An Evaluation of Hydrogeologic Parameters on Natural Attenuation of Explosives
By
HARRELSON, D. W., and ZAKIKHANI, M.
U.S. Army Engineering Research and Development Center, Vicksburg, MS
The Louisiana Army Ammunition Plant (LAAP) is a 14,974-acre government-owned was placed on the National Priorities List in 1989 due to contamination caused by past disposal of explosives-laden wastewater in 16 unlined surface impoundment's located in an area designated as Area P.
The near surface geology at LAAP consists of Pleistocene, terraced fluvial deposits (basal gravels fining upward to clays) uncomfortably overlying Eocene, nonmarine, massive sands, silty sands, silty clays, and occasional lignitic beds. These sediments occur as fining upwards sequences of materials that were deposited as fluvial Terraces associated with the ancestral Red River of the South. Maximum thickness of these deposits is about 60 feet, but local variations are present. Immediately underlying the Terrace deposits is an effectively impermeable boundary, the Cane River Formation. This unit consists of over consolidated claystones and is not an aquifer in this area.

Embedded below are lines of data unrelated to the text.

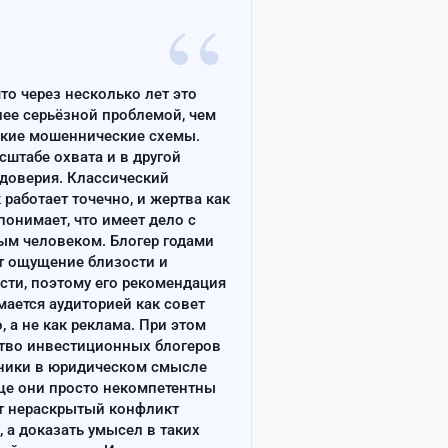
“
что через несколько лет это
лее серьёзной проблемой, чем
ские мошеннические схемы.
сштабе охвата и в другой
доверия. Классический
работает точечно, и жертва как
онимает, что имеет дело с
ым человеком. Блогер годами
т ощущение близости и
сти, поэтому его рекомендация
ается аудиторией как совет
, а не как реклама. При этом
тво инвестиционных блогеров
ники в юридическом смысле
ще они просто некомпетентны
т нераскрытый конфликт
, а доказать умысел в таких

Data from the late 1980s indicated that the explosives contaminants from the Area P lagoons had entered the two terrace aquifers below the site. Groundwater plumes containing RDX, TNT, and 1,3,5-trinitrobenzene (TNB, a photodecomposition product of TNT) had been detected. Concentrations in the upper terrace aquifer were lower in 1994 than in 1990, suggesting an improvement in the groundwater quality since the removal of the lagoons. The groundwater contaminant plumes had not advanced very far laterally, suggesting very slow transport and the potential for attenuation.
In this presentation, environmental monitoring and assessment tools that were applied to the site will be discussed and illustrated.